3. store ajax data in state so when asynchronous data loaded we use setState to re-render page. handle all ajax in componentDidMount life cycle.
4. re-render issues: when ajax data not loaded yet, I return a different jsx page for either error or loading. Then when data in state loaded and page re-rendered , return the full page with sub-component.
5. store all records from database to root element <myComponent> so that every inherited sub-ele can access and we need only query data once. Neither do we have care about props change since we only load sub-component when state data loaded. No setState will be triggerred again in root component.

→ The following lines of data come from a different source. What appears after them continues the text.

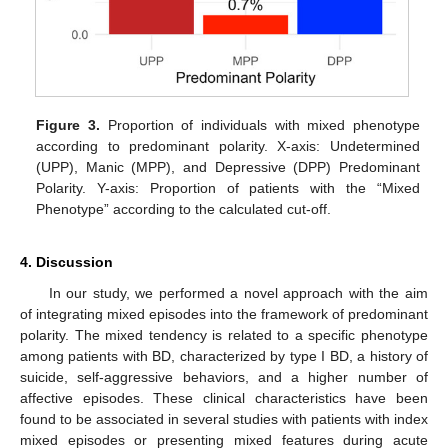
Figure 3.
Proportion of individuals with mixed phenotype
according to predominant polarity. X-axis: Undetermined
(UPP), Manic (MPP), and Depressive (DPP) Predominant
Polarity. Y-axis: Proportion of patients with the “Mixed
Phenotype” according to the calculated cut-off.
4. Discussion
In our study, we performed a novel approach with the aim
of integrating mixed episodes into the framework of predominant
polarity. The mixed tendency is related to a specific phenotype
among patients with BD, characterized by type I BD, a history of
suicide, self-aggressive behaviors, and a higher number of
affective episodes. These clinical characteristics have been
found to be associated in several studies with patients with index
mixed episodes or presenting mixed features during acute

6. visualize data on the map and on bar charts. Only d3chart component used pure d3.js to present. others merely used d3 to manipulate math function in data.
7. design dashboard
8. dependencies added: axios, topojson, d3-tip
9.
Nodejs and Mongo:
1. explicitly specify collection in query is a good choice for recognizing database collections. const MyRecord = new Schema({}, { collection:'MyRecords' }); A couple of time I could not load mongo maybe because either collection names are similar or schema not fully matched. With collection specified it's easier for mongo to recognize
2.
Next Step
* further refractoring. We cannot store all asynchronous data in root component. When scale goes large, project needs to be re-designed.
* test. Edge/corner cases, error handling
* optimization for variable naming, speed, load balance, and portability.